19/10/2016 | Yazar: Emre Korlu
‘Bizler yaşlanamıyoruz’ diyordu bir su perisi en güzel düşüne doğru yürürken hastanenin o soğuk odasında ölmeden önce... Neden yaşlanamadık ki biz Başak?
“Bizler yaşlanamıyoruz” diyordu bir su perisi en güzel düşüne doğru yürürken hastanenin o soğuk odasında ölmeden önce... Neden yaşlanamadık ki biz Başak? Neden o buz gibi gölün suyunda bulundu cesedimiz? Neden düştük zalimlerin eline de kor oldu geleceğimiz? Çünkü sanki başka bir gezegenden gelmişiz gibi dışladılar bizi. Çocukluğumuzu, hayallerimizi, iyi bir meslek sahibi olmaya duyduğumuz o inancı söküp aldılar masallarımızın arasından. Oysa hepimiz kendi öykümüzün kahramanıydık hani.

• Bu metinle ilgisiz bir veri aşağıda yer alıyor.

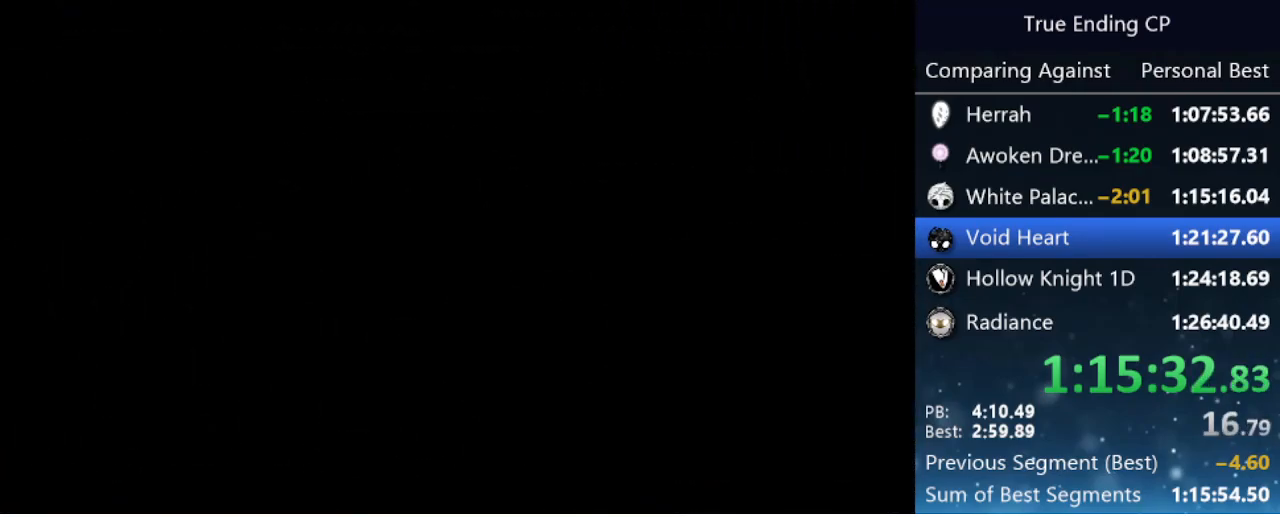
{"keys": ["right"], "events": []}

Hani senin de kınalı ellerin olacaktı, uzun yolları küçük bir çocuğun heyecanına sarılarak yürüyecektin? Ne bileyim işte; hiç tanışmadığım kadının gidişine ağladıktan sonra unutacağım belki de tüm bunları ve sen hep göl kelimesini duyduğumda geleceksin aklıma zira birkaç güne kalmaz yüksek müziklerin, saçma ışıkların altında anımsanmayacaksın bile. İnsanoğlu bu Başak, okunmuş ve unutulmuş kitap gibi atılıyoruz bir kenara. Hatırlamak için ya birilerinin ölümüyle sarsılıyoruz ya da kendi ölümümüzü bekliyoruz; sürekli onarıyoruz hafızamızı; ne tuhaf!
Ve bu lanet sistem, elinden yaşama hakkını çaldı; belki tıbba inat anne olabilme heyecanını, gitmek istediğin sinemaları, okumak istediğin kitapları, görmek istediğin ülkeleri, sonraya sakladığın gülüşleri, ağlamaya duyduğun ihtiyacı; aşkı,
senden yaşlanabilme hakkını aldı.
Ne kötü şey yaşlanamamak Başak! Makas darbesiyle kesilen hayatın ölü kahramanı olmak ve 1-0 yenik başlamak bu kırıp dökücü yolculuğa; ne kahredici bir daha hiçbir şeyin başlangıcında olamamak.
Hiç ısınamadın değil mi bir daha? Bedenin gölün soğukluğunda üşürken bir de götürüp morga koyduklarında seni o zaman ruhun ağladı mı Başak? Yine duyulmadı mı hıçkırıkların?
Biliyorum; bu yazının da noktası konulduğunda ölüm haberinin üzerine onlarca haber sıralanmaya başladığında, unutulacak olmanın o zalim gerçeğiyle beni de affetmeyeceksin!
Zaman geçecek, peydahlanıp duracak yeni gün doğumları; sustuklarını duyan kimse olmayacak, kırılmaz bir sabırla hatırlanmadıkça gidişin, ziyan edilmiş bir mücadelede belki de yalnızca gözlerindeki mana kalacak.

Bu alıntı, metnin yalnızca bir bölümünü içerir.